[Photographed scenes with cuboids]
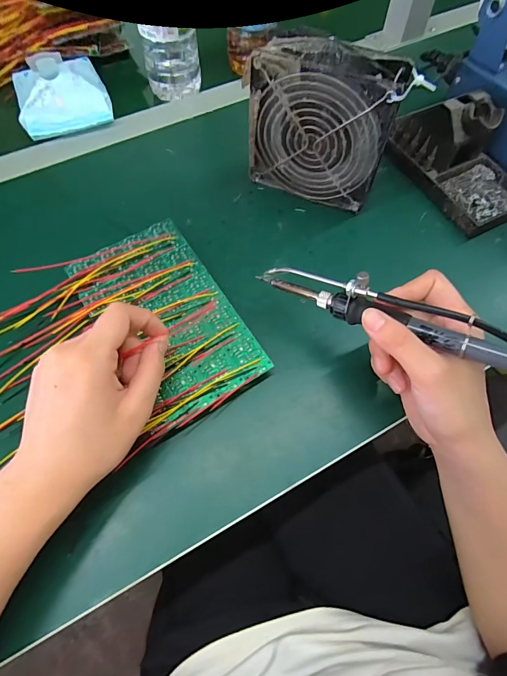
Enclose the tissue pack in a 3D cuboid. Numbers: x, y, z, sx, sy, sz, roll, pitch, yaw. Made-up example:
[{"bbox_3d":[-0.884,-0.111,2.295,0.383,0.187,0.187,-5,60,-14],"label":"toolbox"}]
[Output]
[{"bbox_3d":[-0.215,-0.273,0.417,0.098,0.038,0.098,-19,67,-10],"label":"tissue pack"}]

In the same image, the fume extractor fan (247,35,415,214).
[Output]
[{"bbox_3d":[0.056,-0.182,0.330,0.118,0.131,0.040,17,66,7],"label":"fume extractor fan"}]

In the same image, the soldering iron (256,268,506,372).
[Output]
[{"bbox_3d":[0.093,-0.019,0.244,0.206,0.034,0.025,24,66,25],"label":"soldering iron"}]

*Required action*:
Where a record above holds a picture, drop the picture and print the rest exactly.

*Exercise output*:
Enclose the tissue pack in a 3D cuboid. Numbers: x, y, z, sx, sy, sz, roll, pitch, yaw. Made-up example:
[{"bbox_3d":[-0.884,-0.111,2.295,0.383,0.187,0.187,-5,60,-14],"label":"toolbox"}]
[Output]
[{"bbox_3d":[-0.215,-0.273,0.417,0.098,0.038,0.098,-19,67,-10],"label":"tissue pack"}]

In the same image, the fume extractor fan (247,35,415,214).
[Output]
[{"bbox_3d":[0.056,-0.182,0.330,0.118,0.131,0.040,17,66,7],"label":"fume extractor fan"}]

In the same image, the soldering iron (256,268,506,372).
[Output]
[{"bbox_3d":[0.093,-0.019,0.244,0.206,0.034,0.025,24,66,25],"label":"soldering iron"}]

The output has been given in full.